Parte das situações são decididas em conjunto pelos cinco conselheiros tutelares daquela região, que precisam promover a execução de suas decisões, buscando os serviços públicos de saúde, serviço social, segurança, educação, trabalho, previdência ou autoridade jurídica quando necessário.

O descumprimento das decisões do Conselho Tutelar também pode ter consequências legais.

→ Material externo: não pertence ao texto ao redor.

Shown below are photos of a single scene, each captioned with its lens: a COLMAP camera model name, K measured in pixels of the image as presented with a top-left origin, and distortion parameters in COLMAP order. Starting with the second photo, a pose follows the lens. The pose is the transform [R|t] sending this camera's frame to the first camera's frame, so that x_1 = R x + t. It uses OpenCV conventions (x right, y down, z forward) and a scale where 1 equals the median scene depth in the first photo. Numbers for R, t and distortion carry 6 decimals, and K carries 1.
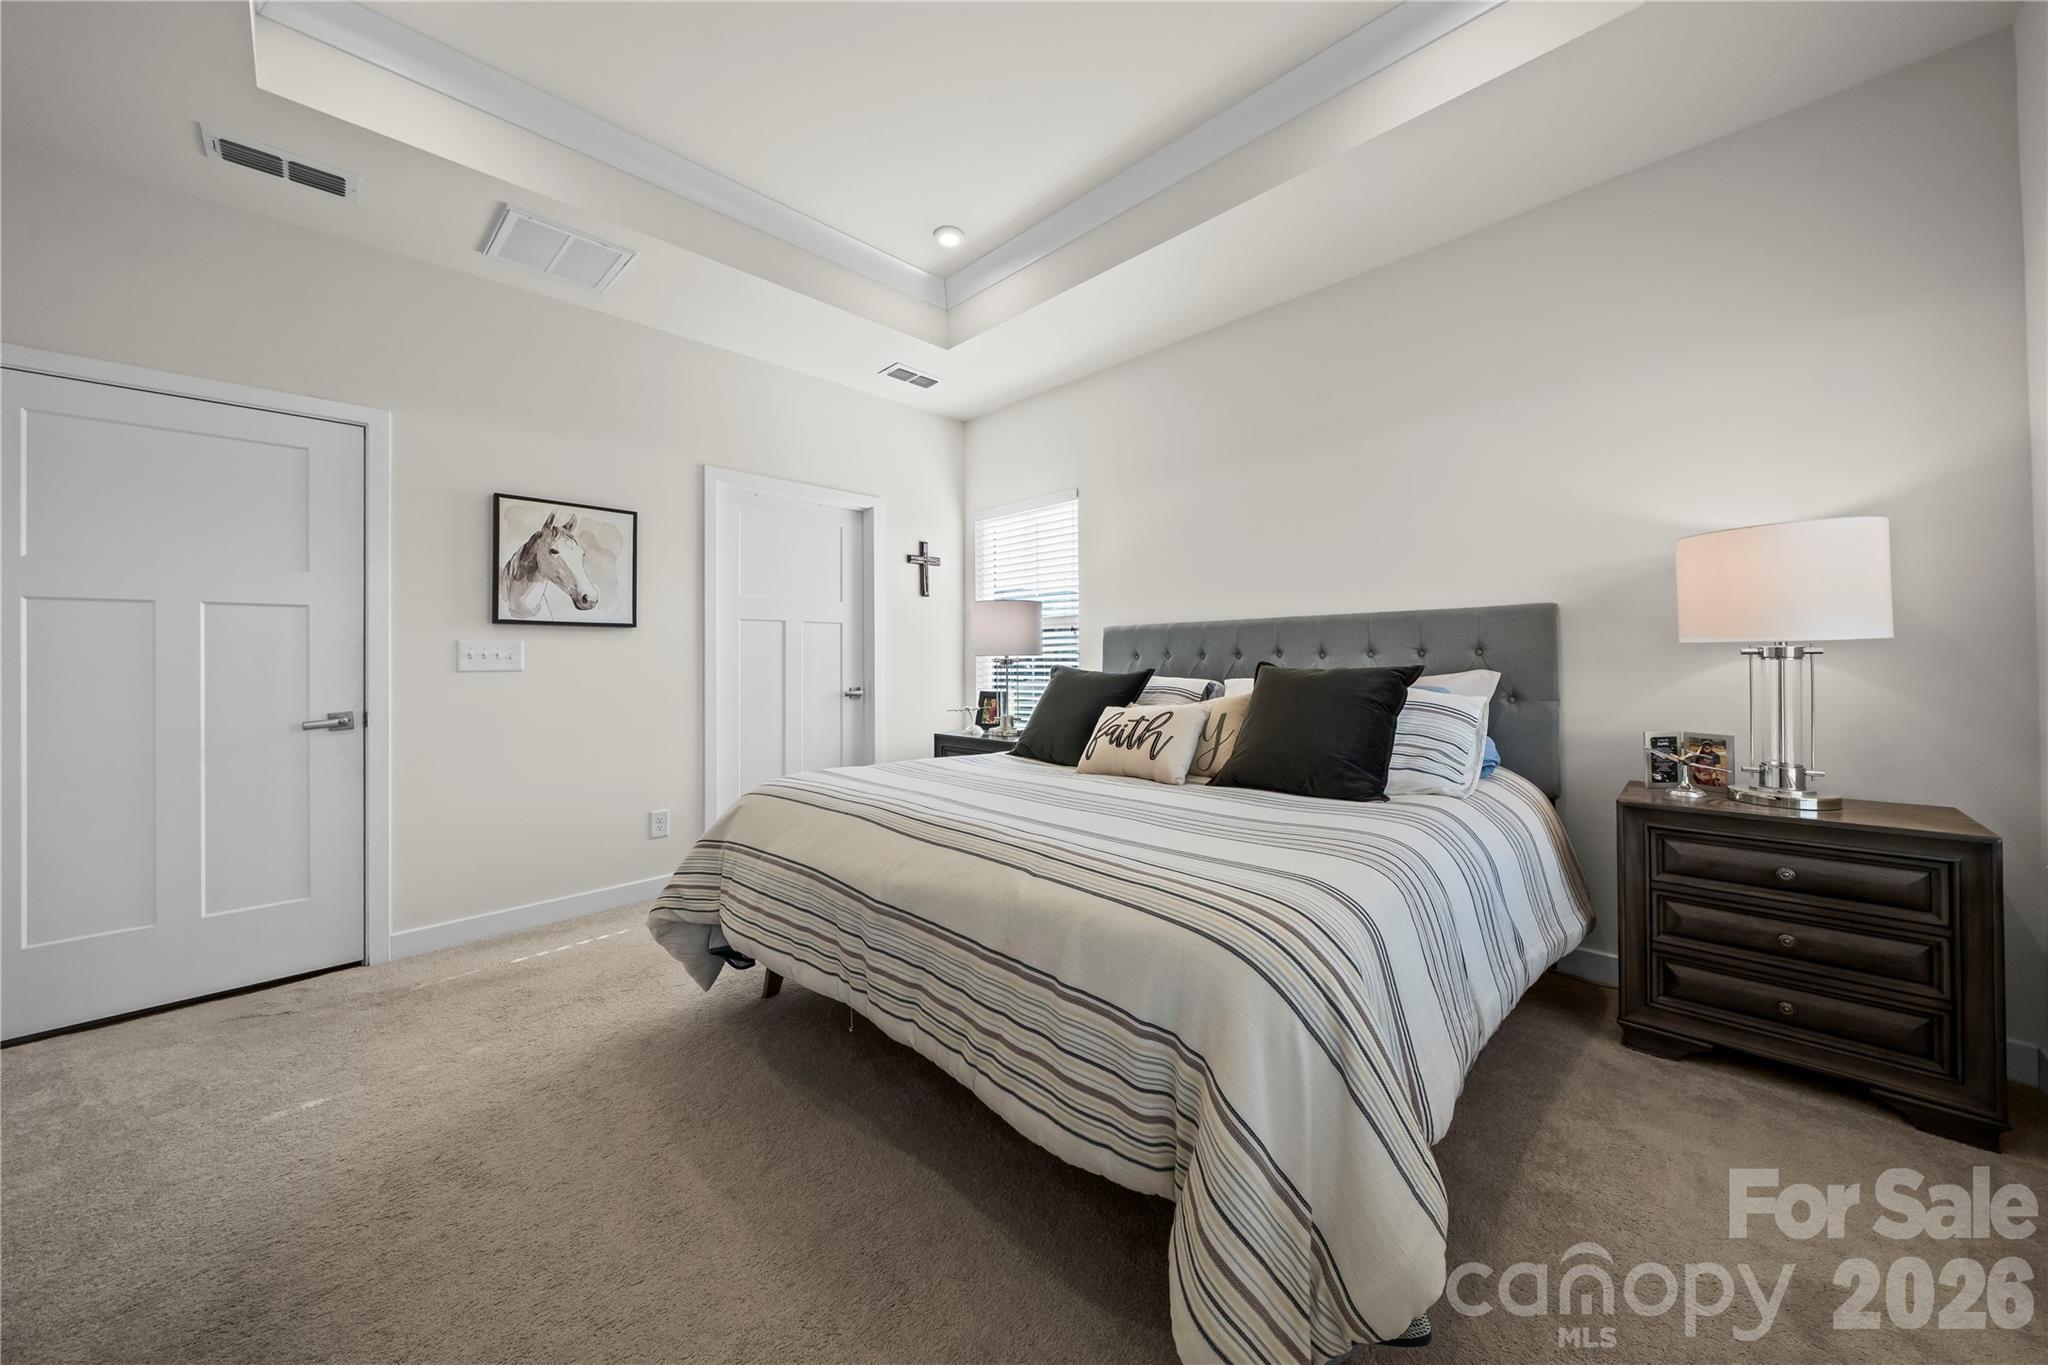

Os conselhos tutelares têm caráter jurisdicional, o que significa que eles são uma parte do Estado que aplica o direito de maneira concreta, solucionando conflitos e resguardando o cumprimento da lei - neste caso, o Estatuto da Criança e do Adolescente, lei federal nº 8.069 de 1990.

Eleições

Após eleitos, os conselheiros e conselheiras tutelares têm a obrigação de atuar pela garantia do cumprimento do ECA naquele território em que foi eleito, protegendo crianças e adolescentes de violências, abusos e situações de exposição dentro daqueles bairros. Os conselheiros tutelares também devem atender as crianças e adolescentes que tenham sido expostos a essas situações, além aconselhar pais ou responsáveis.

Para dar conta de suas responsabilidades, os conselheiros dispõem de carros, telefones, pessoas para apoio administrativo e limpeza, equipamentos públicos, como a sede do conselho tutelar naquela região, além de um salário bruto de R$3.700 - que líquido, sem os benefícios, fica em torno de R$3.000. Tudo é mantido pelos cofres do Executivo municipal. "Os conselheiros tutelares têm uma repartição pública à sua disposição", resume Farias. O mandato de um conselheiro tutelar tem duração de quatro anos, podendo ser reeleito por número ilimitado de vezes.

Qualquer cidadão que tenha 18 anos ou mais, que seja eleitor, pode se candidatar ao conselho tutelar da sua região. "Não precisa filiação partidária, embora seja uma eleição bastante influenciada pelos apoios dos vereadores", admite Ana Farias. "O ideal é que sejam pessoas com compromisso, prática e militância na área de criança e adolescente. Mas infelizmente boa parte está ali querendo emprego, o que acaba deturpando a função do órgão", afirma. Há vereadores que apoiam lideranças locais para a disputa dos conselhos tutelares. Eleitos, os conselheiros se fortalecem como referências nos seus territórios e isso se reflete no apoio ao vereador no ano seguinte.

Mas os conselhos de criança e adolescente buscam impedir que pessoas sem afinidade com o tema da infância e adolescência atuem nesses espaços. Recife e Jaboatão, por exemplo, assim como outros municípios, aplicam provas teóricas no sistema de seleção de candidatos. "Foram cerca de 200 inscritos, mas apenas 54% foram aprovados. Algumas RPAs tiveram número muito baixo de aprovados e fizemos uma prova complementar, com 30% de aprovação", conta Farias.

Além da prova, o processo de seleção iniciado há meses teve também avaliação psicológica e foi necessária a comprovação de atuação por no mínimo um ano em pelo menos duas instituições que trabalham com crianças e adolescentes. Chegaram ao pleito 92 candidatos para 40 vagas titulares e 40 suplentes, sendo a disputa mais acirrada em determinadas RPAs e mais tranquila noutras.

O pleito ocorre no domingo, dia 6 de outubro. Só na capital pernambucana serão 350 urnas espalhadas em 107 locais de votação. O voto não será em urnas fornecidas pelo Tribunal Superior Eleitoral, mas em computadores com programa similar a uma urna, desenvolvido pela Prefeitura.

Na opinião de Ana Farias, o principal desafio dos conselhos tutelares hoje é ter conselheiros que compreendam suas tarefas. "Eles precisam entender o papel deles, cumprir verdadeiramente suas atribuições, defendendo os direitos das crianças e adolescentes. Precisa conhecer o ECA e saber como funcionam as coisas", avaliou.